Start of Records provided

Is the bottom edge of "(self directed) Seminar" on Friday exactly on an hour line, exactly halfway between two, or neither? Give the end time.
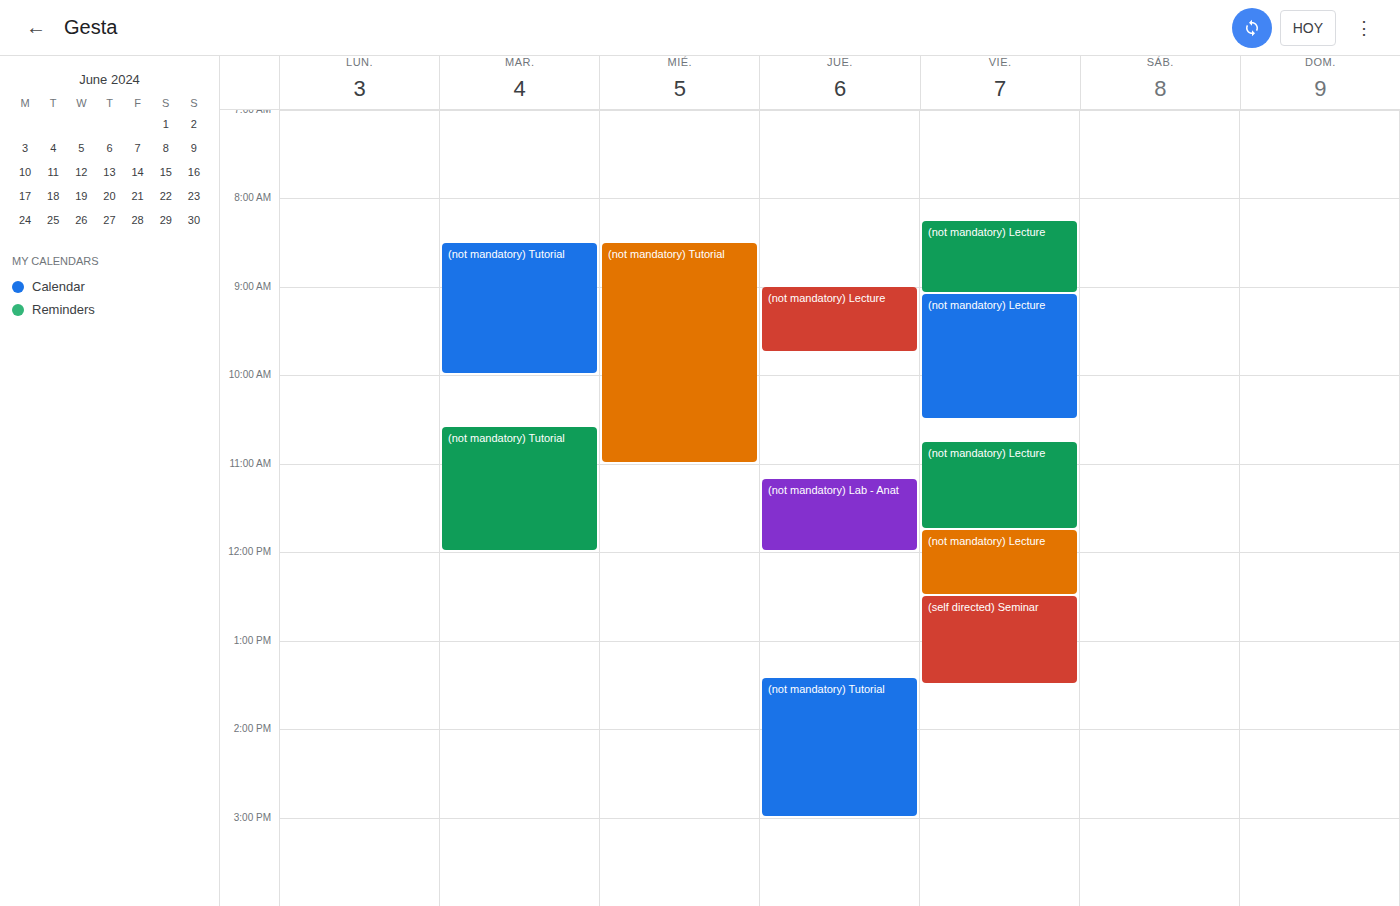
1:30 PM -- halfway between the 1 PM and 2 PM lines.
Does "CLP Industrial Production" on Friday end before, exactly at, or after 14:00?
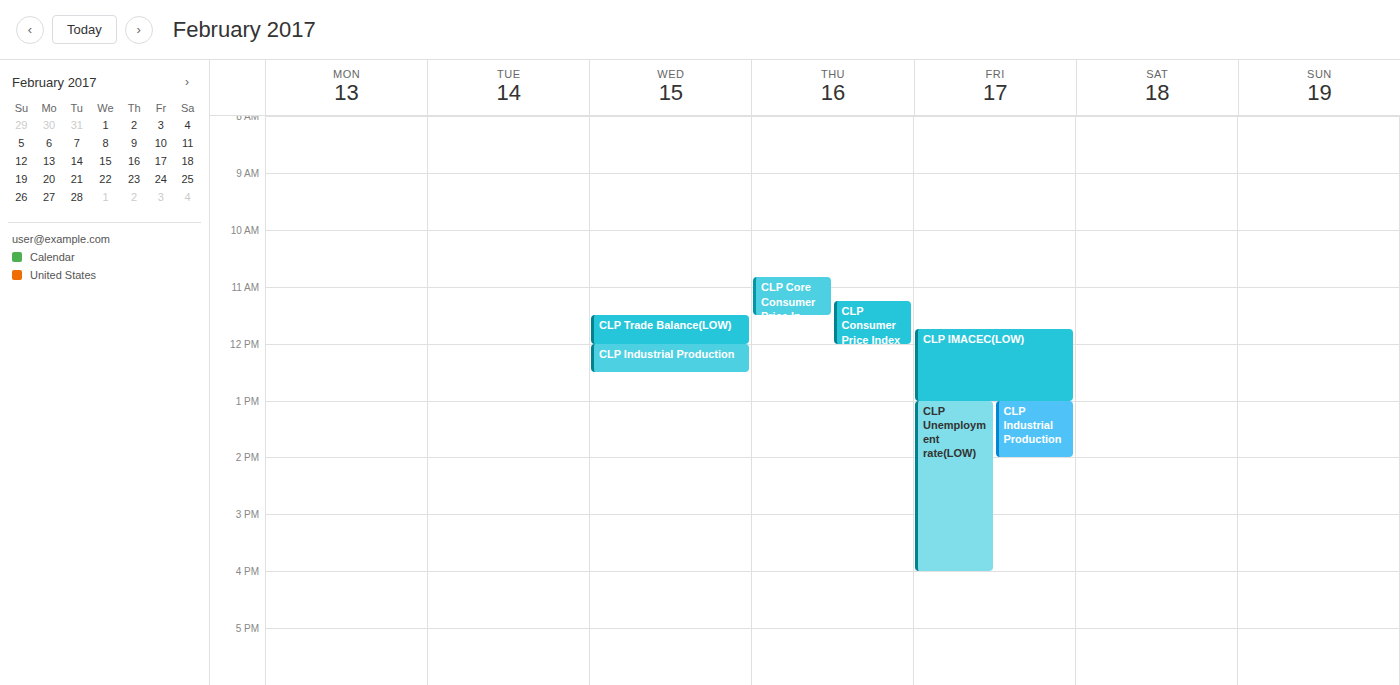
14:00 -- exactly at 14:00, on the 14:00 line.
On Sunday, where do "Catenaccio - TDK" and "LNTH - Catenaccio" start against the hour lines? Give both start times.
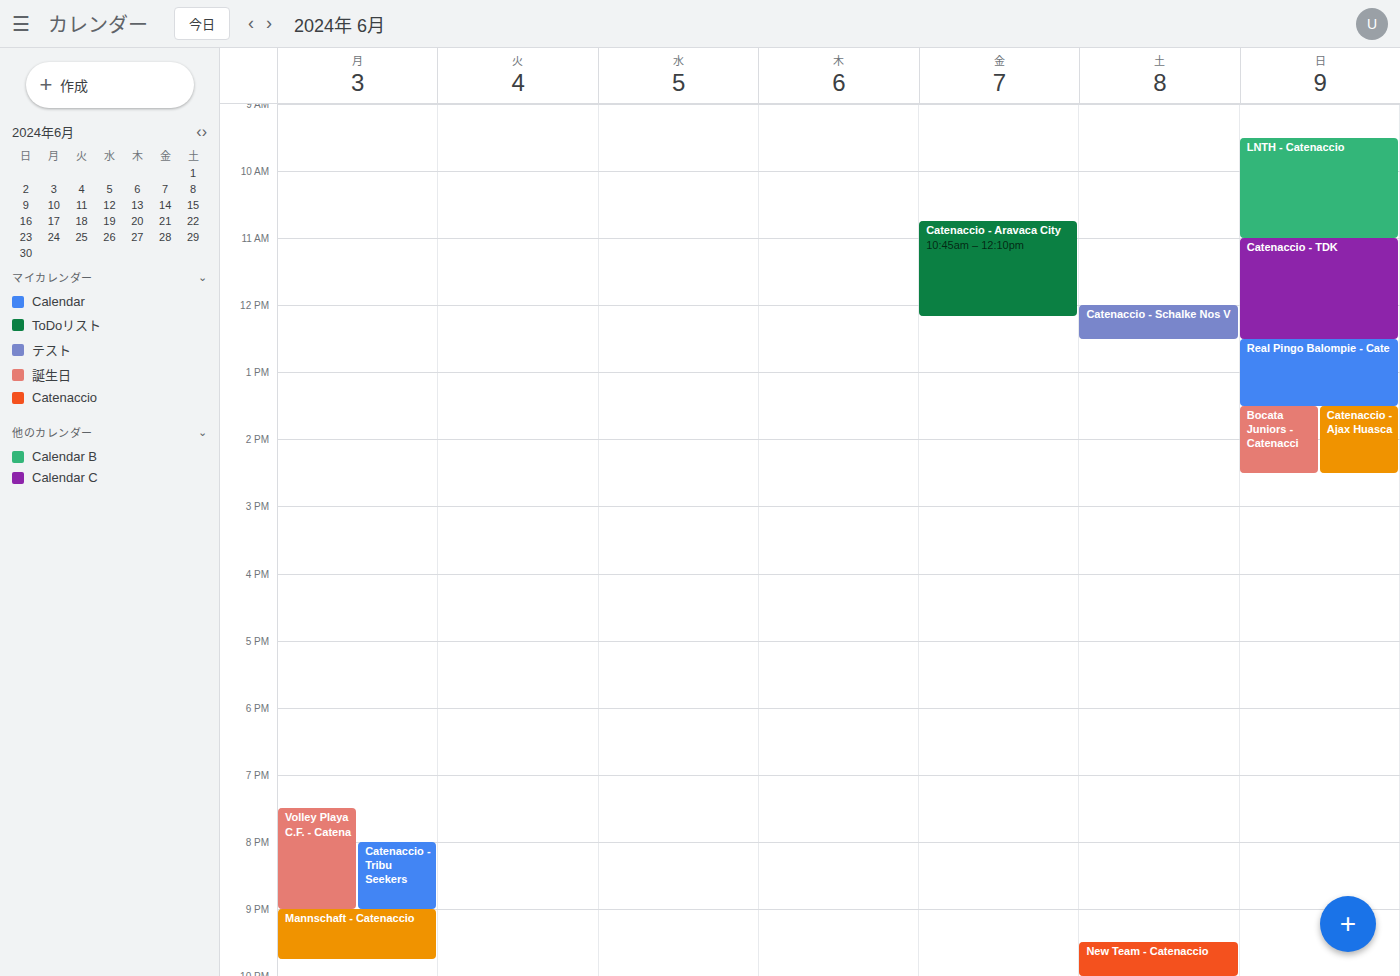
"Catenaccio - TDK": 11:00 AM, exactly on the 11 AM line. "LNTH - Catenaccio": 9:30 AM, halfway between the 9 AM and 10 AM lines.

End of Records provided

Put each line of the entries above into a JSON list of strings, one string per line and no blank lines. Leave the pictures out.

- [Final result]
[
  "Is the bottom edge of \"(self directed) Seminar\" on Friday exactly on an hour line, exactly halfway between two, or neither? Give the end time.",
  "1:30 PM -- halfway between the 1 PM and 2 PM lines.",
  "Does \"CLP Industrial Production\" on Friday end before, exactly at, or after 14:00?",
  "14:00 -- exactly at 14:00, on the 14:00 line.",
  "On Sunday, where do \"Catenaccio - TDK\" and \"LNTH - Catenaccio\" start against the hour lines? Give both start times.",
  "\"Catenaccio - TDK\": 11:00 AM, exactly on the 11 AM line. \"LNTH - Catenaccio\": 9:30 AM, halfway between the 9 AM and 10 AM lines."
]